Die Sommerspiele 2024 und 2028 sollen gemeinsam bei der kommenden IOC-Session vergeben werden. Offen ist, ob Paris und Los Angeles das Verfahren akzeptieren und sich über die Reihenfolge einigen können.
Paris-Bürgermeisterin Anne Hidalgo (l.) und ihr Kollege aus Los Angeles Eric Garcetti

Paris-Bürgermeisterin Anne Hidalgo (l.) und ihr Kollege aus Los Angeles Eric Garcetti

Foto: FABRICE COFFRINI/ AFP

Erstmals seit 100 Jahren werden zwei Olympische Spiele wieder an einem Tag vergeben. Die Vollversammlung des Internationalen Olympischen Komitees (IOC) stimmte in Lausanne dafür, die Sommerspiele 2024 und 2028 am 13. September im peruanischen Lima im Block zu vergeben. Nur noch Paris und Los Angeles kommen für die Ausrichtung in Frage. Unklar blieb, welche Stadt wann zum Zug kommen wird.

Die Stadt, die für 2024 leer ausgeht, muss ihre Kandidatur für 2028 erklären. Sollten weder Los Angeles noch Paris Interesse daran haben, entscheidet das IOC in Lima nur über die Vergabe der Spiele 2024 zwischen den beiden.

Von den aktuell 95 IOC-Mitgliedern waren 83 in Lausanne. IOC-Präsident Thomas Bach stellte eine Mehrheit für die Doppelvergabe fest.

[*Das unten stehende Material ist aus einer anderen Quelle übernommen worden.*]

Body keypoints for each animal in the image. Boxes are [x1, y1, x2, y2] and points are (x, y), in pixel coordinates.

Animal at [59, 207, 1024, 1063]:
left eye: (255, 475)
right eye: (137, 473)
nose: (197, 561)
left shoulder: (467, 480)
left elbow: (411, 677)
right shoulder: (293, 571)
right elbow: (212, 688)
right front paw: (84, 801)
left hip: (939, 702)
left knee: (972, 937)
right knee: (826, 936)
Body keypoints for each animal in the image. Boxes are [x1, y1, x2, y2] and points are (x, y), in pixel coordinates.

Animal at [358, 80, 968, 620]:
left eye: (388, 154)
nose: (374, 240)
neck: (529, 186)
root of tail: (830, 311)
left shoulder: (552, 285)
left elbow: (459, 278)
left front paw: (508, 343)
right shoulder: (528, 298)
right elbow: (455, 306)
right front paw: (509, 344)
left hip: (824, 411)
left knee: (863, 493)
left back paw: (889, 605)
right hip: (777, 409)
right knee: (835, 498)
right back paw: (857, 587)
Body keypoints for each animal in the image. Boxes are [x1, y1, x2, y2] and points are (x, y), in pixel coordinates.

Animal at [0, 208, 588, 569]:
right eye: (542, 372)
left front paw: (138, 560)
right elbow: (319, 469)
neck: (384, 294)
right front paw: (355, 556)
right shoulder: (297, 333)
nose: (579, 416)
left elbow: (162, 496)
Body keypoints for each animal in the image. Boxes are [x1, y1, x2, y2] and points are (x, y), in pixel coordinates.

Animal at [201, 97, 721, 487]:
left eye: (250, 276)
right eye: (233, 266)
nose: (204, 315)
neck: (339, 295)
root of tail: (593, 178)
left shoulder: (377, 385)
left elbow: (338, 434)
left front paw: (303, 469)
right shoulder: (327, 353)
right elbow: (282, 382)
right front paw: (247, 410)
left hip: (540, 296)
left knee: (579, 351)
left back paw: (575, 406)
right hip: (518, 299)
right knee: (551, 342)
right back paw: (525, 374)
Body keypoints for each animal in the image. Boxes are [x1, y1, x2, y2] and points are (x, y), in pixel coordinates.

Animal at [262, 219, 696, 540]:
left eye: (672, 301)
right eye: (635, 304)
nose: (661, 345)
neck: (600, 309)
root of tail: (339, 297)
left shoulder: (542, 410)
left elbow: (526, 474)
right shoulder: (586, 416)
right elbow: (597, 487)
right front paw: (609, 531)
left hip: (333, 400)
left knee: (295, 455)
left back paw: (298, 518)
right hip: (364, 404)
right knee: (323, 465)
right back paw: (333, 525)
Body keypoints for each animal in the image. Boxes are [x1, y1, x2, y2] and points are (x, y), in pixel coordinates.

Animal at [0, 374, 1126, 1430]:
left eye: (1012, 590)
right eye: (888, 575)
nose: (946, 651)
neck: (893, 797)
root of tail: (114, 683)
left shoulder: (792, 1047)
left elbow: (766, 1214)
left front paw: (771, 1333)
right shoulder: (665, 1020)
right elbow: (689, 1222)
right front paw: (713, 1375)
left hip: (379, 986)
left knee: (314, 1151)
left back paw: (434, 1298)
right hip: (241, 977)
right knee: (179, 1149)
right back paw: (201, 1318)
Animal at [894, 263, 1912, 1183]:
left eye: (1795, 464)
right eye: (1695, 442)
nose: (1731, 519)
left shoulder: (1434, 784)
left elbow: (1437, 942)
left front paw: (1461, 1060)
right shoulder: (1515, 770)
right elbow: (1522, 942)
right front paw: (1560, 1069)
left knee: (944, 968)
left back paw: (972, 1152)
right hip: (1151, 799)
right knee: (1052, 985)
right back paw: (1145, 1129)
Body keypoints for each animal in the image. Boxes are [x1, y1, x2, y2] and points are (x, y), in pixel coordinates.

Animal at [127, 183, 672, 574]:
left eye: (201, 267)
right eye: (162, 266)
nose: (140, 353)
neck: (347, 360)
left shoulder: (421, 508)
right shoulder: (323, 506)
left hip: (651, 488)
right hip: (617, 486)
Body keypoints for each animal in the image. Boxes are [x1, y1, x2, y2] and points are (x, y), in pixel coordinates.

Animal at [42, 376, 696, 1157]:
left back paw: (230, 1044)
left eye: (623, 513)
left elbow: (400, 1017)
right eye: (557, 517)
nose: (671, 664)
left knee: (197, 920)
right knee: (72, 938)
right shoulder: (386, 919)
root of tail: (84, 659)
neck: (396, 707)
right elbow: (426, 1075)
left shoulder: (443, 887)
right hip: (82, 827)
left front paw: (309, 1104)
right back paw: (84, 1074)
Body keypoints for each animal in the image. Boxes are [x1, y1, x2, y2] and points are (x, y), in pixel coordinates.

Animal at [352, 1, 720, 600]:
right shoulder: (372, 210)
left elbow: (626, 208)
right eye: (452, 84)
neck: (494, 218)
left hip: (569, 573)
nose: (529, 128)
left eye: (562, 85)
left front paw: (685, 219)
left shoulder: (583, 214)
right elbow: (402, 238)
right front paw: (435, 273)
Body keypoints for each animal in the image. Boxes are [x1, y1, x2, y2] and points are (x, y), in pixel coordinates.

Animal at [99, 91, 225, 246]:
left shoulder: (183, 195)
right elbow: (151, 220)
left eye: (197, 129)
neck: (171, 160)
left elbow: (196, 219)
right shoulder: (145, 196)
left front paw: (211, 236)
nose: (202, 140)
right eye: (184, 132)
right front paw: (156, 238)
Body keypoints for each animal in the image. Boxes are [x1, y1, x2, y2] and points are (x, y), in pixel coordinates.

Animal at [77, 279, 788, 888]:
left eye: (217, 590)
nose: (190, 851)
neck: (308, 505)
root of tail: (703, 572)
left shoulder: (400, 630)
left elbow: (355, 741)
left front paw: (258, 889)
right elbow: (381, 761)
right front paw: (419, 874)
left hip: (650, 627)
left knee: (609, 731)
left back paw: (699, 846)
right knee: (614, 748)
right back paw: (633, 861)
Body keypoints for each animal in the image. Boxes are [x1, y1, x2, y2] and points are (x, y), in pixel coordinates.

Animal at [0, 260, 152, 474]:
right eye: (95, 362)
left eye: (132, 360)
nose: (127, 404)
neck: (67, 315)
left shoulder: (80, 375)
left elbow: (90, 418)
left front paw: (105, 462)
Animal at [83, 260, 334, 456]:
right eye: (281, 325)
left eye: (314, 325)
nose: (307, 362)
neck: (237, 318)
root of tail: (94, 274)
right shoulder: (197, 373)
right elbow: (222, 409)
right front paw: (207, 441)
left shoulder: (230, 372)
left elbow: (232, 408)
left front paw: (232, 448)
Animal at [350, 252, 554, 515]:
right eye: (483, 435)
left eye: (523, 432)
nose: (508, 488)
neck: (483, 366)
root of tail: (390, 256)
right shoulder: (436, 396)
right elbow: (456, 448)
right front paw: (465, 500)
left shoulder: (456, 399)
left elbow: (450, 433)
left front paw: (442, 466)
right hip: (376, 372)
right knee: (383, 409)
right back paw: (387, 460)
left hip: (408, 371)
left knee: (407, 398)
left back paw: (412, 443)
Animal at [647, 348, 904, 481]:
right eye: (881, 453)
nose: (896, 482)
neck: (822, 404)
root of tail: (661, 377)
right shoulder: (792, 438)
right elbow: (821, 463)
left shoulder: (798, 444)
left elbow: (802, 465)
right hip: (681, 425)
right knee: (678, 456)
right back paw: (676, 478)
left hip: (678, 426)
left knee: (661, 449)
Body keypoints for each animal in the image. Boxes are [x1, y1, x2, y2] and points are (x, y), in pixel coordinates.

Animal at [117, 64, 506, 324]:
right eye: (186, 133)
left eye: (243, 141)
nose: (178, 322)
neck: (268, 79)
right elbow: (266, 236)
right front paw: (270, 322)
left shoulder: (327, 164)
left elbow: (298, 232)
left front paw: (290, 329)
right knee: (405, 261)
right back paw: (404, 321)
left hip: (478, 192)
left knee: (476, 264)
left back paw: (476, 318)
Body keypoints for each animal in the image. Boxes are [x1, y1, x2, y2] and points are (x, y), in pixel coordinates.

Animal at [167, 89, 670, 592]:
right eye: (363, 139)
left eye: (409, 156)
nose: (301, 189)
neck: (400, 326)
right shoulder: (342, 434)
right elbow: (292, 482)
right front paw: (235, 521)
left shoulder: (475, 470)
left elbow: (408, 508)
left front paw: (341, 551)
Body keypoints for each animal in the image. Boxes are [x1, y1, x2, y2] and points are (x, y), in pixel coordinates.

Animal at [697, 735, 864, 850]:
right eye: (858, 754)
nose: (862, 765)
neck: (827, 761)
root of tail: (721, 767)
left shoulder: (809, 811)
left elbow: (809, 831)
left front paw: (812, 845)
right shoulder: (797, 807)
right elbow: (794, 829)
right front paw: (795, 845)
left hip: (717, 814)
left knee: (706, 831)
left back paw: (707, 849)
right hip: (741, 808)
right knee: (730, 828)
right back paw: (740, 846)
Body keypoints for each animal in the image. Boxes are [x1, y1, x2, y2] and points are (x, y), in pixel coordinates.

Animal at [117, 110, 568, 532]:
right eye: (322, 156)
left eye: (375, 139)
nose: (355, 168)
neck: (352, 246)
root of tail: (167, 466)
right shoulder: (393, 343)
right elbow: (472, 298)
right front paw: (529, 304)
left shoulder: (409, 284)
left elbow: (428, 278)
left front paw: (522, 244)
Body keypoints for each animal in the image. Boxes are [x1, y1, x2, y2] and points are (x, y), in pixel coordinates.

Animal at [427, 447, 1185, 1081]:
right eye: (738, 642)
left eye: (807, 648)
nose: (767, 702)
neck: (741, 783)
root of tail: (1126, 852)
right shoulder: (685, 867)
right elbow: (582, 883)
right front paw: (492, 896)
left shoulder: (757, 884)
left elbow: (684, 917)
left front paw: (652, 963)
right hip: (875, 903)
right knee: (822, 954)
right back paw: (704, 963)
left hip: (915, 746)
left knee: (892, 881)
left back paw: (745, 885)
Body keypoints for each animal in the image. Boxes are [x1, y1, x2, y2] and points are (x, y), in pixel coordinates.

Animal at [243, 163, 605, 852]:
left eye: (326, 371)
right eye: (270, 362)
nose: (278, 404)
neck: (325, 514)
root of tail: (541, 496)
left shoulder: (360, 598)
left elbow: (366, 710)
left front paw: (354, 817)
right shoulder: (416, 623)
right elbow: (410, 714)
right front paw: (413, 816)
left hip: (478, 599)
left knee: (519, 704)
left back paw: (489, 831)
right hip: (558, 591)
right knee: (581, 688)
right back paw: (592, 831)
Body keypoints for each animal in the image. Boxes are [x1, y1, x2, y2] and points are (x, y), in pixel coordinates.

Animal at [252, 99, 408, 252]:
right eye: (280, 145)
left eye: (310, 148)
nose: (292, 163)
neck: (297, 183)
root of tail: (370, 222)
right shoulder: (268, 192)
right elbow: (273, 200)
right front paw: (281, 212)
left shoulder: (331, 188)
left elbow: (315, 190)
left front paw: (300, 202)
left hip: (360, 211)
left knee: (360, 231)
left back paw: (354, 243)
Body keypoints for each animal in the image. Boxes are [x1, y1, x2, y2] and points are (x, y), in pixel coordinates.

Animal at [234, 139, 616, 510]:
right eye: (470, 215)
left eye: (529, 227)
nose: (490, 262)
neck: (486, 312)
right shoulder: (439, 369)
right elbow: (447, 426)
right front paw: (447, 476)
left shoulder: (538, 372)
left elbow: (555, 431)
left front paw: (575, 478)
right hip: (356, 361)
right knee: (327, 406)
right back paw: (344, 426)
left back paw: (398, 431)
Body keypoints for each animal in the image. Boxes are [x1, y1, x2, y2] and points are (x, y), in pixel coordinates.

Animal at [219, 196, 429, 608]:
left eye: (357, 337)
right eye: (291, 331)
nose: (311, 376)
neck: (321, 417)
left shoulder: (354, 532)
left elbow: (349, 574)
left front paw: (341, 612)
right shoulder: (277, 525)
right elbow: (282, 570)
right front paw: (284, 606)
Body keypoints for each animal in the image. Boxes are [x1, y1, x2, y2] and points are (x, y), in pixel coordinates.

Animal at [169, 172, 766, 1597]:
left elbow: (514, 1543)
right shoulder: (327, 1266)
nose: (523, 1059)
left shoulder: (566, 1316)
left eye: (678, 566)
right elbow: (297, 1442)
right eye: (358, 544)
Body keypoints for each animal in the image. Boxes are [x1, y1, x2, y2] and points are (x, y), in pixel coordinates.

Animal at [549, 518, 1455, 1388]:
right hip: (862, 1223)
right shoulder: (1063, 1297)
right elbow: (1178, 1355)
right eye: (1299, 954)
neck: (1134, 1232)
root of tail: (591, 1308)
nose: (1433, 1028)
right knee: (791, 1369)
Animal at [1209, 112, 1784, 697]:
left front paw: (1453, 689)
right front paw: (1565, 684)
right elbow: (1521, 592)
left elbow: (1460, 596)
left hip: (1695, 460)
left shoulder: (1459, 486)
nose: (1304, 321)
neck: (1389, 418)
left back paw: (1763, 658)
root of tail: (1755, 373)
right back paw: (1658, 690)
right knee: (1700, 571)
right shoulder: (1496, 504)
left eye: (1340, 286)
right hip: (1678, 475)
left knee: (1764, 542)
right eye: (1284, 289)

Vor der Abstimmung versuchten beide Städte mit Präsentationen die IOC-Mitglieder davon zu überzeugen, sie schon für 2024 zu wählen. Frankreichs Staatspräsident Emmanuel Macron unterstützte die Pariser Delegation.

Für 2024 hatten sich ursprünglich auch Hamburg, Boston, Rom und Budapest beworben. Alle vier zogen zurück. Grund war fast immer das Misstrauen der Bürger in das Versprechen, die Ära des teuren Gigantismus bei Olympia sei vorbei. Für Boston ging Los Angeles ins Rennen.